=== WORK TO COMPLETE ===
Print the data exactly. Pictures stay out.

=== THE DATA ===
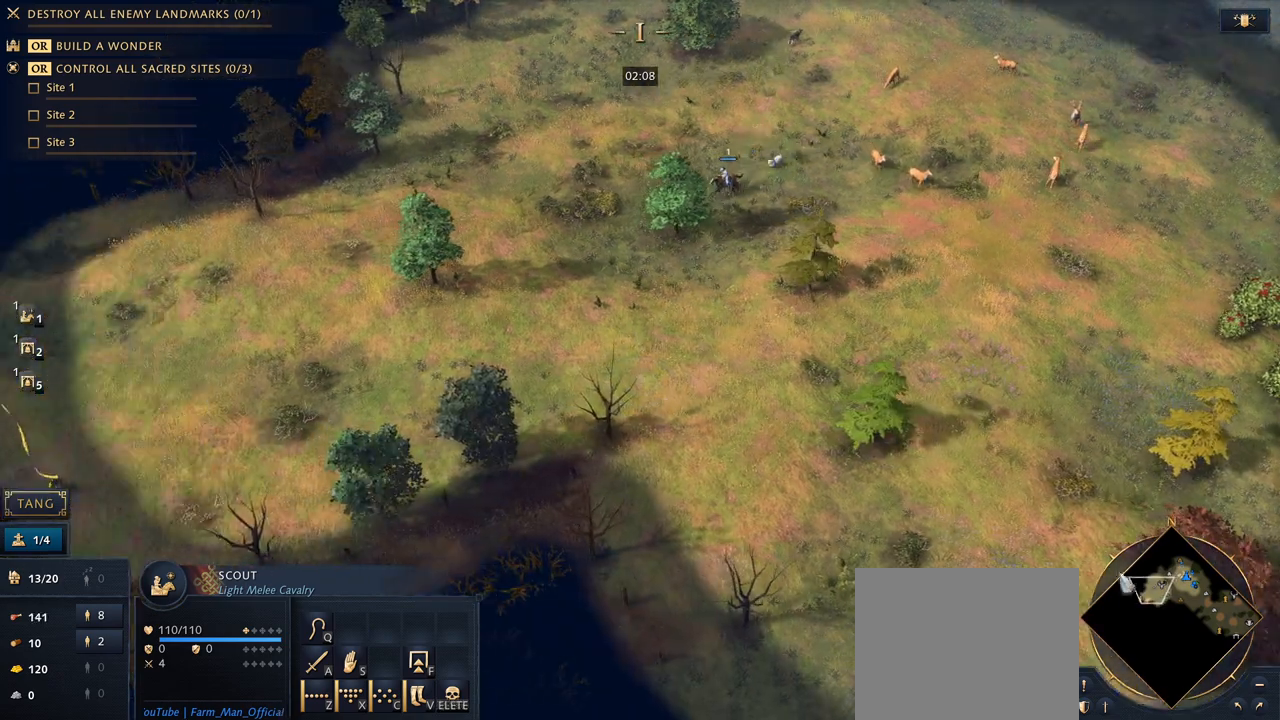
{"keys": [], "mouse": [], "events": [[233, "mouse_right", "down"], [300, "mouse_right", "up"]]}
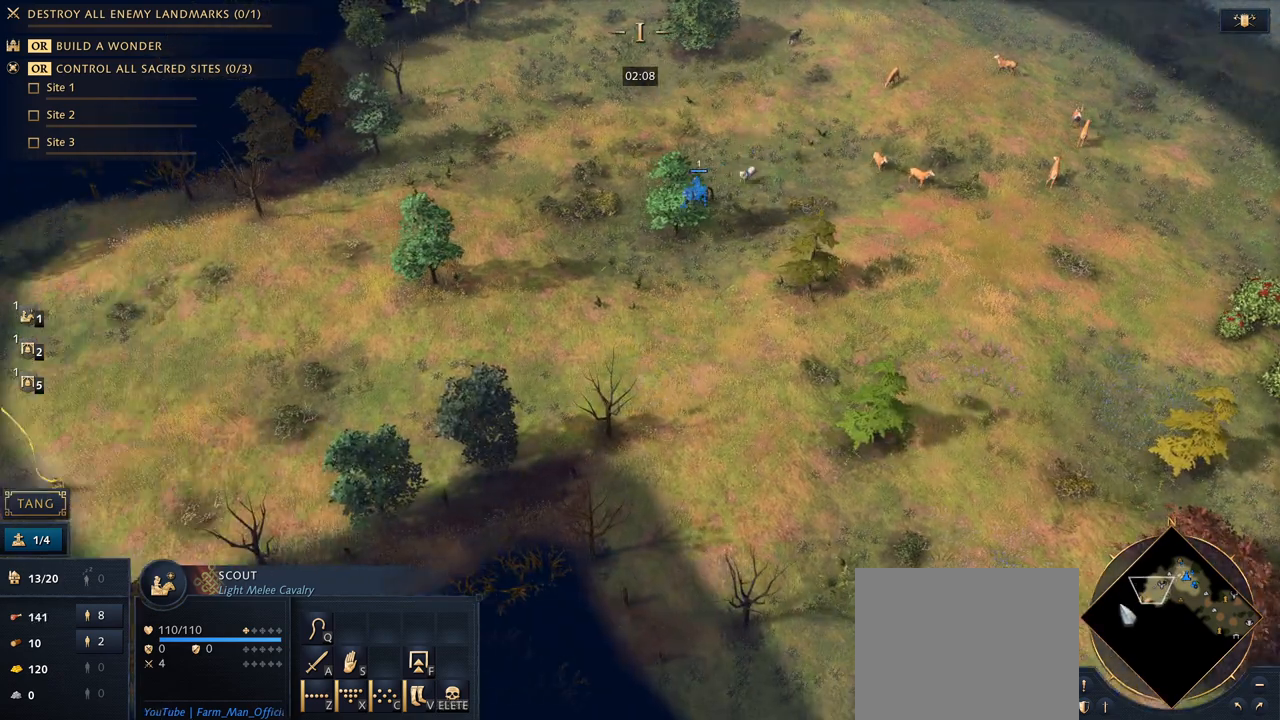
{"keys": ["shift"], "mouse": [], "events": [[200, "shift", "down"], [233, "mouse_right", "down"], [300, "mouse_right", "up"], [433, "mouse_right", "down"], [500, "mouse_right", "up"]]}
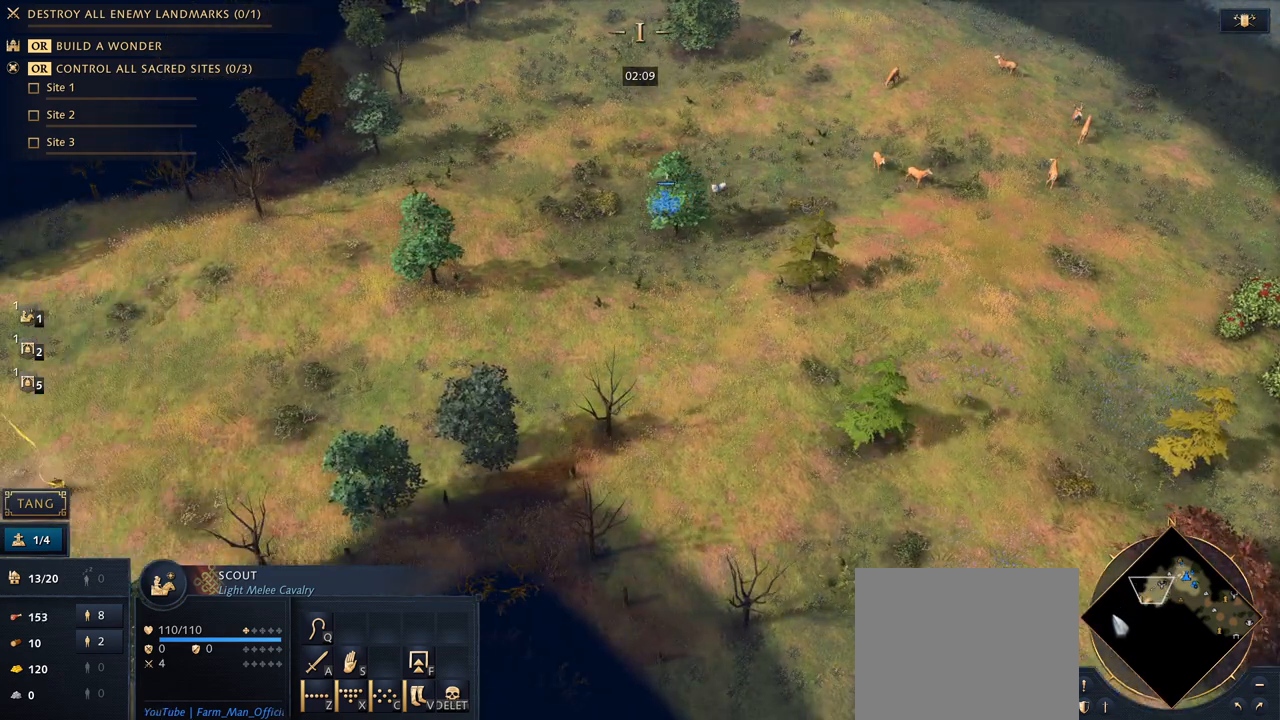
{"keys": ["shift"], "mouse": [], "events": [[267, "mouse_right", "down"], [333, "mouse_right", "up"]]}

=== EXERCISE RESPONSE ===
{"keys": [], "mouse": [], "events": [[233, "mouse_right", "down"], [300, "mouse_right", "up"]]}
{"keys": ["shift"], "mouse": [], "events": [[200, "shift", "down"], [233, "mouse_right", "down"], [300, "mouse_right", "up"], [433, "mouse_right", "down"], [500, "mouse_right", "up"]]}
{"keys": ["shift"], "mouse": [], "events": [[267, "mouse_right", "down"], [333, "mouse_right", "up"]]}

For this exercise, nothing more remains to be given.